> _PROBLEM_:
Copy the lines below that contain "Alphaville".

> _EXERCISE MATERIALS_:
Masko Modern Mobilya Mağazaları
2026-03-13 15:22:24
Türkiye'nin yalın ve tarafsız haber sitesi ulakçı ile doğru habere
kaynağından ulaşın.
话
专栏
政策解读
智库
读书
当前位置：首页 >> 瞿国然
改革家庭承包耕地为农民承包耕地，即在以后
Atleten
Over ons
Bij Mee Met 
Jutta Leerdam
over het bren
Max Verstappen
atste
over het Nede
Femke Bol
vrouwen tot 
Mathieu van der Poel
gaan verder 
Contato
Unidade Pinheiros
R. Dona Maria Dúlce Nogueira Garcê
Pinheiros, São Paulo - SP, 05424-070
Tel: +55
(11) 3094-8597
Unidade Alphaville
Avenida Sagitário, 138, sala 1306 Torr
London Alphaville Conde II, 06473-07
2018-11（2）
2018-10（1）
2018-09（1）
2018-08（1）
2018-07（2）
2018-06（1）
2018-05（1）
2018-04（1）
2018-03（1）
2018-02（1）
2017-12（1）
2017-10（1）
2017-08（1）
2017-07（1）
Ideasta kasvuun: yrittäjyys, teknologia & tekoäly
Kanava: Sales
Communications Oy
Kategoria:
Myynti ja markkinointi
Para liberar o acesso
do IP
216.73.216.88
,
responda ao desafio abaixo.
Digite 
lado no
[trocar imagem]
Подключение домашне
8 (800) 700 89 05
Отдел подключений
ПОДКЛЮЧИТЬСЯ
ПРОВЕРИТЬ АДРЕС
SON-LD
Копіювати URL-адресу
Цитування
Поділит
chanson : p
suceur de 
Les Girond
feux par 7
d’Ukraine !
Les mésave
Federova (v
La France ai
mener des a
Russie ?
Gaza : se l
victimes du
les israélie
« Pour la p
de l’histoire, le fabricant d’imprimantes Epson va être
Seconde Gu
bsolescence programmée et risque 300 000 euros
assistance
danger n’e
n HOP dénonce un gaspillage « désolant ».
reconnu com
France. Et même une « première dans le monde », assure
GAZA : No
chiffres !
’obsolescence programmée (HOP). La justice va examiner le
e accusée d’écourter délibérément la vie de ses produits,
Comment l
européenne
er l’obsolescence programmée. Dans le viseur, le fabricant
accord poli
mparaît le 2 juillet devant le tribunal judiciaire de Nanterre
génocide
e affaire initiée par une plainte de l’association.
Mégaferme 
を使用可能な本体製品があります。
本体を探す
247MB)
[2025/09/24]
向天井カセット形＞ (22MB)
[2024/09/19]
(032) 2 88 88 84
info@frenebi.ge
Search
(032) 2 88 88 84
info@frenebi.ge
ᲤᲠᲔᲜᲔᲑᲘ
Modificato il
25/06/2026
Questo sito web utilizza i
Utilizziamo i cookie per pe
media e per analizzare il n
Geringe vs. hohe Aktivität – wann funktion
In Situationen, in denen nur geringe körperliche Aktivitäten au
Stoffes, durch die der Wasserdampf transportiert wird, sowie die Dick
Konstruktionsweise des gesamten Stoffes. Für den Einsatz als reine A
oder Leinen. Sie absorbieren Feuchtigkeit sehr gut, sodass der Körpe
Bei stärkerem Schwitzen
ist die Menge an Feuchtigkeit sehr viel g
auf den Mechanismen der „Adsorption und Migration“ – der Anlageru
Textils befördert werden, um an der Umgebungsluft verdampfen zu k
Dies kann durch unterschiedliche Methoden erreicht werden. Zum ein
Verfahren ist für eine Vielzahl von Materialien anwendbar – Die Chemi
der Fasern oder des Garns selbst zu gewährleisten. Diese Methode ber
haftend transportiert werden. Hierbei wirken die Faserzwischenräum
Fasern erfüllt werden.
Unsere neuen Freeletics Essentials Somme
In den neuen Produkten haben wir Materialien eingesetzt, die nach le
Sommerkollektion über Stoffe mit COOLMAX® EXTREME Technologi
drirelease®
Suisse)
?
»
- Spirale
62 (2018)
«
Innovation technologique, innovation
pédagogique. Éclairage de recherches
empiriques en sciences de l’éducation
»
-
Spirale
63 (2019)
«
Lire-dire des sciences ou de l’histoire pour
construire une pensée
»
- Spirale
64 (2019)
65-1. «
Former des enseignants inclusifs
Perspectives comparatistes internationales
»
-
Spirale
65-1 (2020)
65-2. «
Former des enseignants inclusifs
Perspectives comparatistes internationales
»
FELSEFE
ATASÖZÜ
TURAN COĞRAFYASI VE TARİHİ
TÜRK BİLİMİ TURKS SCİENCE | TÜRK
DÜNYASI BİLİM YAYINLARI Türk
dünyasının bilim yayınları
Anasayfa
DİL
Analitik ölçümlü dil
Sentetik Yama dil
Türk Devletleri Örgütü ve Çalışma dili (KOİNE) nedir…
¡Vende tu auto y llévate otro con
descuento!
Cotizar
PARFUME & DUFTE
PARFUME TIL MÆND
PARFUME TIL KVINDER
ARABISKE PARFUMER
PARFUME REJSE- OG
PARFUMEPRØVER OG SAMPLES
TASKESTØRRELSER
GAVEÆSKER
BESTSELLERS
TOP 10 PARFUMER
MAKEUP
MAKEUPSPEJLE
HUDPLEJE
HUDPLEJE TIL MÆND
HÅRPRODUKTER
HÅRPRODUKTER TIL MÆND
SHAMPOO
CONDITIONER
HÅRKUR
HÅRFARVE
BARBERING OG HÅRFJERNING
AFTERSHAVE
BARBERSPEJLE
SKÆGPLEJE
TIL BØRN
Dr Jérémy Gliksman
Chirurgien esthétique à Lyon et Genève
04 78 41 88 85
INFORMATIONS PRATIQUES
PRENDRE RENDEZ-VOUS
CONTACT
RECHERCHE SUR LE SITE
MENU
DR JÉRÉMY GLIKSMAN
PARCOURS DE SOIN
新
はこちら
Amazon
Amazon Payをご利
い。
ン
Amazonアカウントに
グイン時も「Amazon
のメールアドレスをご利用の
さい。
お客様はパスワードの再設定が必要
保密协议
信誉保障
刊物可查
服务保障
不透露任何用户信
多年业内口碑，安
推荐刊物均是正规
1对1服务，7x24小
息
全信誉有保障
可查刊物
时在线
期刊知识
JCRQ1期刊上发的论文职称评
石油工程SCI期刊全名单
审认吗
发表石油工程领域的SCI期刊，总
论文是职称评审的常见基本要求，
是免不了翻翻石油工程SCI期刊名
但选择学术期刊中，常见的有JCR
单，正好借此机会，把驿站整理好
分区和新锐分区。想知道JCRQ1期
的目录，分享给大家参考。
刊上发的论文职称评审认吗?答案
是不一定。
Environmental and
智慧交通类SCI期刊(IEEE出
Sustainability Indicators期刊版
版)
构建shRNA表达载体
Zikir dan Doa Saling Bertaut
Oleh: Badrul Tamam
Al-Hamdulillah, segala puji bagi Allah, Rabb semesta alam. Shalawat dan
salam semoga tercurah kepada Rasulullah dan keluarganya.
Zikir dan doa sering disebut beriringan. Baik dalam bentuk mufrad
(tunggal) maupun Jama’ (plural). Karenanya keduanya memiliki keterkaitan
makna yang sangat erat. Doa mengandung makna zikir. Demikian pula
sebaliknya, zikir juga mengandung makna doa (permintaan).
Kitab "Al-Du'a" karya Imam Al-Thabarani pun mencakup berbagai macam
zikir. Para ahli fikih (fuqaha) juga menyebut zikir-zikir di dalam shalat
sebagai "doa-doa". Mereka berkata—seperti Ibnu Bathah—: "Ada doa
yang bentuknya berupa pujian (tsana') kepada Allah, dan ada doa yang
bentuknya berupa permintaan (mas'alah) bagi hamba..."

> _ANSWER TO THIS TASK_:
Unidade Alphaville
London Alphaville Conde II, 06473-07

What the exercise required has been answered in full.